There isn't all that many plus in their type systems that is not expressible in Java. OCaml and Haskell has Monads, sure. There is Scala for that on the JVM.
> There isn't all that many plus in their type systems that is not expressible in Java.
Thanks to Turing, anything that is Turing-complete can duplicate any other thing that is Turing-complete. So, yes, you can do all of Haskell's types in Java. That is not a flex.
The kind of Turing completeness certain type systems have is useless beside academic curiosity - look at the vavr library, that’s what I’m talking about. You can have plenty Haskell types without any hacks, except for Monads in Java.
Yes, it's goddamn immutable collections and Optionals.

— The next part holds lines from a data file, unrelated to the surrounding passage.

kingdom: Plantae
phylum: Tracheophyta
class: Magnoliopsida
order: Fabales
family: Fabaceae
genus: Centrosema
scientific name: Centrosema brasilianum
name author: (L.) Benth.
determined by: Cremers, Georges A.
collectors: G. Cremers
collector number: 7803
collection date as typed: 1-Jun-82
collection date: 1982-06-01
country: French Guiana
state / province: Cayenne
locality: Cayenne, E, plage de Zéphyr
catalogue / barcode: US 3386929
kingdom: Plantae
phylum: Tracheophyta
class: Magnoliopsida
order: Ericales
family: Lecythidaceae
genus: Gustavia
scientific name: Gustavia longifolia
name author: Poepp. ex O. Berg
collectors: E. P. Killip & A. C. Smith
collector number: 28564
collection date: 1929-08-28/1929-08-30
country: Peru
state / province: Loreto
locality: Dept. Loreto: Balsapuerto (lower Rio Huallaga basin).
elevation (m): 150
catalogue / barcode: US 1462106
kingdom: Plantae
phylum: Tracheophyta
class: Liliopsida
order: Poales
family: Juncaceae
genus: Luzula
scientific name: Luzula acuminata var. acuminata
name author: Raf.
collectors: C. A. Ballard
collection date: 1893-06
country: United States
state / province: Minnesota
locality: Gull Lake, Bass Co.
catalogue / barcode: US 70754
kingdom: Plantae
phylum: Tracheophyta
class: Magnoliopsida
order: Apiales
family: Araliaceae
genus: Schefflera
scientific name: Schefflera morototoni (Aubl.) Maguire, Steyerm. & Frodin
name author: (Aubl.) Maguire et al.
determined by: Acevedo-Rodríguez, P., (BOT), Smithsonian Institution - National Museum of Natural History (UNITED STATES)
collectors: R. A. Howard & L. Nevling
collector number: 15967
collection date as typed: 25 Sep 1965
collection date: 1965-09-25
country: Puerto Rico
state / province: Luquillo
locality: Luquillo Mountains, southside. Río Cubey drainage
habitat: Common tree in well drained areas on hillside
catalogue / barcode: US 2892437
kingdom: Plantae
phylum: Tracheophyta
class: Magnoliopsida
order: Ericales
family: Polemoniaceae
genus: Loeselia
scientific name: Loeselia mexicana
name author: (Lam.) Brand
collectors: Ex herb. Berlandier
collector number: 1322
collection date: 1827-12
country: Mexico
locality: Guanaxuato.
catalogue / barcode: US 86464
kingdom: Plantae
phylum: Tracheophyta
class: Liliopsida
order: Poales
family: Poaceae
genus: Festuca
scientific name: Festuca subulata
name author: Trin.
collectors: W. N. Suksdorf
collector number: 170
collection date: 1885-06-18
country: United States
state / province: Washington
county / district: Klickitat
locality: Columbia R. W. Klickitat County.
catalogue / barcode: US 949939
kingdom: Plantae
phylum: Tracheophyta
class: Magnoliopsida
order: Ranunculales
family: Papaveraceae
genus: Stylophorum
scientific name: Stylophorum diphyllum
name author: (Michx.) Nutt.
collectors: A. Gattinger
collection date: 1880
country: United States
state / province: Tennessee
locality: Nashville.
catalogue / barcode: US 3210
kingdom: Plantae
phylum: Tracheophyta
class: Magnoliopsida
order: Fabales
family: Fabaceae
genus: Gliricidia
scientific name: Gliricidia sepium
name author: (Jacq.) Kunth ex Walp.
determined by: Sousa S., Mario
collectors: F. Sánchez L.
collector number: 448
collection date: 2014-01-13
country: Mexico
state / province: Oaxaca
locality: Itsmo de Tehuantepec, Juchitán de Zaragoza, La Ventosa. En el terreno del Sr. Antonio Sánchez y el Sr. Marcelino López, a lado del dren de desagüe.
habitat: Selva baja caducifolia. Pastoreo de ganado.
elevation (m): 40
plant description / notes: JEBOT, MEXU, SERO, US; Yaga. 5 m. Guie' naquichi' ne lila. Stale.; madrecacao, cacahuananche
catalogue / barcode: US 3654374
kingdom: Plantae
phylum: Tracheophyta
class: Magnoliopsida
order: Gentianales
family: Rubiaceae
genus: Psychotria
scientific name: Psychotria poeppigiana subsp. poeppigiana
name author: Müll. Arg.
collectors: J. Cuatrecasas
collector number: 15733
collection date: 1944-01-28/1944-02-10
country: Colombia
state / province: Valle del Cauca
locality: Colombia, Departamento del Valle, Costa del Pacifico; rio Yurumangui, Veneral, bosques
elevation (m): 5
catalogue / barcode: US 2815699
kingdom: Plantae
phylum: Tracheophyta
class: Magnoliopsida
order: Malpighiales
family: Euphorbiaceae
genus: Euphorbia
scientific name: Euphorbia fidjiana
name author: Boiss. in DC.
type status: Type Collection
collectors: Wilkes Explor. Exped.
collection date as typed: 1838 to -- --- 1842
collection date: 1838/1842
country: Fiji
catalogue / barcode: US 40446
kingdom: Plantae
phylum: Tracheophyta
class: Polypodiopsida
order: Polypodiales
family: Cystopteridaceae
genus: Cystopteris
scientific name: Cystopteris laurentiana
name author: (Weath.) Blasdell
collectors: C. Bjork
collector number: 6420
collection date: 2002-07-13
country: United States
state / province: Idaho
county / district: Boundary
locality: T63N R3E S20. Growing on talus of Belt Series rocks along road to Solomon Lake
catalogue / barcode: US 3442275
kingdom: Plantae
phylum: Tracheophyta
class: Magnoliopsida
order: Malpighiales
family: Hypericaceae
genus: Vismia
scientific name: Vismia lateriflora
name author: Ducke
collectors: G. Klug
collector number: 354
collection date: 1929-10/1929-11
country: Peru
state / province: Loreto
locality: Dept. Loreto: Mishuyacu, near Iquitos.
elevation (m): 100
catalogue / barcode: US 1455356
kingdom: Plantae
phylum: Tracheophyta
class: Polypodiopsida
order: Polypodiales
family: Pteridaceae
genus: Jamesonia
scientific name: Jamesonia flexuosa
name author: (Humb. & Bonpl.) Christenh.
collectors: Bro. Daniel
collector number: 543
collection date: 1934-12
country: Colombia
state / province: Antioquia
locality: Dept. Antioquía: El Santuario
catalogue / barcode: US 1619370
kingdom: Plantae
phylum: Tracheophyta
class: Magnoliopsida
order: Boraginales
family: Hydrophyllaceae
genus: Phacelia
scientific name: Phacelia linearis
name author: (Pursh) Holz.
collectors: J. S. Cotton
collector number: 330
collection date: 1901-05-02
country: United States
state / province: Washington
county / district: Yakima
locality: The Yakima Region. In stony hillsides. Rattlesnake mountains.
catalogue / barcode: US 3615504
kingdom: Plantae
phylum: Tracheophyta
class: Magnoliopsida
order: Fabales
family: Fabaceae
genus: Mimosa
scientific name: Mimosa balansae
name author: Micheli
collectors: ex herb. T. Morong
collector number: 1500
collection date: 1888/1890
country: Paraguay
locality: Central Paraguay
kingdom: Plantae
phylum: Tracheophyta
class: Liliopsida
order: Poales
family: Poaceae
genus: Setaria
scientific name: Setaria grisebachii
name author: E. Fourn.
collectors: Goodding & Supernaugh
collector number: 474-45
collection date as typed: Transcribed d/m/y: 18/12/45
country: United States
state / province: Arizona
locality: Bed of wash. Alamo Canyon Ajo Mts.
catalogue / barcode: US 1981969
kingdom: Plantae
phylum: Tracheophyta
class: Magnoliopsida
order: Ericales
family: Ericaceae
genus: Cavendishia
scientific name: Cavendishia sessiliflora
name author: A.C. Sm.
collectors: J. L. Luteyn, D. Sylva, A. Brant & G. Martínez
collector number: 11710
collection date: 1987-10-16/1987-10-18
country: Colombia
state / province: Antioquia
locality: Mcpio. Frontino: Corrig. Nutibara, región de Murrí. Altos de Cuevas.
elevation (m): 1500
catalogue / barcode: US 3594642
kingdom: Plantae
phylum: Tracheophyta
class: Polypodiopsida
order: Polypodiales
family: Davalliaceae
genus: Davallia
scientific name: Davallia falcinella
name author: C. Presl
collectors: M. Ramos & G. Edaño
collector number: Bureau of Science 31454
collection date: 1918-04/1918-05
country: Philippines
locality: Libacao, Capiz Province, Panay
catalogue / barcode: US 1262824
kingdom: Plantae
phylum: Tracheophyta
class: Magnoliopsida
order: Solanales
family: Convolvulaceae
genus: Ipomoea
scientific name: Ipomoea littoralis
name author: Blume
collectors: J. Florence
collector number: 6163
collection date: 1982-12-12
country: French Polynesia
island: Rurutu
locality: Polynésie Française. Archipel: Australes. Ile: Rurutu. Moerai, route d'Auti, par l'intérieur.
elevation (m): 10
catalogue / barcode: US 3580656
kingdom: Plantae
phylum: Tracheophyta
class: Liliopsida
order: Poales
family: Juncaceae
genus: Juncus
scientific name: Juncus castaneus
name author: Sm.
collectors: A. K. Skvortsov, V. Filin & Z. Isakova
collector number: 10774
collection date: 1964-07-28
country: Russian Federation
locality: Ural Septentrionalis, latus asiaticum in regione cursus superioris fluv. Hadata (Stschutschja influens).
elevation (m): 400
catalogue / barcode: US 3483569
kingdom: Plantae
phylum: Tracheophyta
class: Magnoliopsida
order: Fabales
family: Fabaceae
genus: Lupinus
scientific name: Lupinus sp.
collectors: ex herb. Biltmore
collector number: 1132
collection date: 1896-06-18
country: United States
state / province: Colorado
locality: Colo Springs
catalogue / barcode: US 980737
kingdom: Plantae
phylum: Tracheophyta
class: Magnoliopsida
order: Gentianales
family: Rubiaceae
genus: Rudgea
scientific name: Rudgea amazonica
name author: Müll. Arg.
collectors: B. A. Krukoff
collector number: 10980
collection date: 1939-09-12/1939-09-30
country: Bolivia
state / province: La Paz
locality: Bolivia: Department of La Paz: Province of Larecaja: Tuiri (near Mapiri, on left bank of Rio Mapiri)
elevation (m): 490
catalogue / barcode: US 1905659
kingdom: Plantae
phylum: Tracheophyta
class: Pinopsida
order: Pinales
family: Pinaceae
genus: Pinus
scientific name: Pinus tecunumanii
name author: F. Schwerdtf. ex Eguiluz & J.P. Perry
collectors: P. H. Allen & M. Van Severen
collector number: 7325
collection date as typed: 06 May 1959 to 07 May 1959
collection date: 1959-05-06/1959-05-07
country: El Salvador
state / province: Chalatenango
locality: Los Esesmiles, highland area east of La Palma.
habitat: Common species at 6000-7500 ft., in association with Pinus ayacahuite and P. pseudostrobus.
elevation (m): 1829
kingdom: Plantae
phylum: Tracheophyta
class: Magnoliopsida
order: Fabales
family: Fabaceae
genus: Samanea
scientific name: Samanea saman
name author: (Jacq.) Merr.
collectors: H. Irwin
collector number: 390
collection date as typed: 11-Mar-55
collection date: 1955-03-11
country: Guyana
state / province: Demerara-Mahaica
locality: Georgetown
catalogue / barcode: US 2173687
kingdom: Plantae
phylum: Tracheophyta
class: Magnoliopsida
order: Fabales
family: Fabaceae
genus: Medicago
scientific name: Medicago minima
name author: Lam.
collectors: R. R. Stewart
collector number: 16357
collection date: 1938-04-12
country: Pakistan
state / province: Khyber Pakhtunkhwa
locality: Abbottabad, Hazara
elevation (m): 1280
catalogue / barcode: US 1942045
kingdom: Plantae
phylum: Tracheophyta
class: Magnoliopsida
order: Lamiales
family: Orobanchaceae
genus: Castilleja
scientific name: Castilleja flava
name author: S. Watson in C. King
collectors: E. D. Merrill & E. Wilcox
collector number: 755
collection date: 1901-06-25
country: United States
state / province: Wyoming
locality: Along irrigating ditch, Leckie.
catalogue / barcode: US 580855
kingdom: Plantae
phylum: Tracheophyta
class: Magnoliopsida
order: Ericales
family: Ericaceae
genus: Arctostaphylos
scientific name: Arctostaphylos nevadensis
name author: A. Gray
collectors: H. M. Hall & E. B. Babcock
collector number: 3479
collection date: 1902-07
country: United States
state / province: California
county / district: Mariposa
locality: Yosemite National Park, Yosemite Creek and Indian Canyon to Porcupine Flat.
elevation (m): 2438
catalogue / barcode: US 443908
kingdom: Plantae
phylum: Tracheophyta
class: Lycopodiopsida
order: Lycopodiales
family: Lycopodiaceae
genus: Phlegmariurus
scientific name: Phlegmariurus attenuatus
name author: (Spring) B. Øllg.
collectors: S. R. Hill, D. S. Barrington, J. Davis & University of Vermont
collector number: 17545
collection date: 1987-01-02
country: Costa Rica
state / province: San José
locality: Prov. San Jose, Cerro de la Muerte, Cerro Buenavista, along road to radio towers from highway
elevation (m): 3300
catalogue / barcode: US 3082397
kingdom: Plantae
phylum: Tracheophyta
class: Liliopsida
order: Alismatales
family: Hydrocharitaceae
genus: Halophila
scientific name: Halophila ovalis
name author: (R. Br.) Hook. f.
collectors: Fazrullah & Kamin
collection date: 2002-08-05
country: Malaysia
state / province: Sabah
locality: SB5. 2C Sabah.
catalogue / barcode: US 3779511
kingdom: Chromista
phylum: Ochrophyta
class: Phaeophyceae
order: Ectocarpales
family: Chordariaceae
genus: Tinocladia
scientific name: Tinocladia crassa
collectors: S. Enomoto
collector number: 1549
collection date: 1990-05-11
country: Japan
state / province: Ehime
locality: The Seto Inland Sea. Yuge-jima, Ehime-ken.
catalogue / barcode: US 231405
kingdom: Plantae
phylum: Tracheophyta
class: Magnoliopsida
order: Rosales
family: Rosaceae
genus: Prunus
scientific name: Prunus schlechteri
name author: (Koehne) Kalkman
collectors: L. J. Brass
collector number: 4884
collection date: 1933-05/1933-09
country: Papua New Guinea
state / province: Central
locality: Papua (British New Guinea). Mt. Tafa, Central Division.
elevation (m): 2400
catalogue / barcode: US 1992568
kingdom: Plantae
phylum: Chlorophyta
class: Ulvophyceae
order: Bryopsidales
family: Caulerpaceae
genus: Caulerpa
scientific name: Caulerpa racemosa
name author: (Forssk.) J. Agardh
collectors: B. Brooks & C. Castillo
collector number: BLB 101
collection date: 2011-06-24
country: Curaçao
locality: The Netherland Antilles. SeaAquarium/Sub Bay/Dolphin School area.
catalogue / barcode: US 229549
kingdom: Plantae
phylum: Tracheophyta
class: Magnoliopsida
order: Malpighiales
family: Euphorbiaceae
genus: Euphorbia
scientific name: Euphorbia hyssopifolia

People still hate it because it's immutable, therefore you can't do hashmap.add(), and it's hard because they can't randomly return nulls, and it's slow because the hashmap now takes o(log n) always instead of o(1) sometimes and o(n) other times.
People hate it because it's different to the Java they learnt 20 years ago, that they claim is exactly the same as today.
Is it possible to express Rust enums (tagged unions) and especially the option type in Java? Ofcourse.
But the power of good type system doesn't come from the fact if you can express something, but rather how seamlessly it is integrated in to the language.
Rust has sum types named wrongly as enums, which java also has as sealed interfaces. The option type is just one example for a sum type, which is as easy to express in Java as
sealed interface Option<T> permits Some<T>, None<T> {
record Some<T>(T value) {}
record None<T>() {}
}
Sure, you have written 3 words more than Rust, and?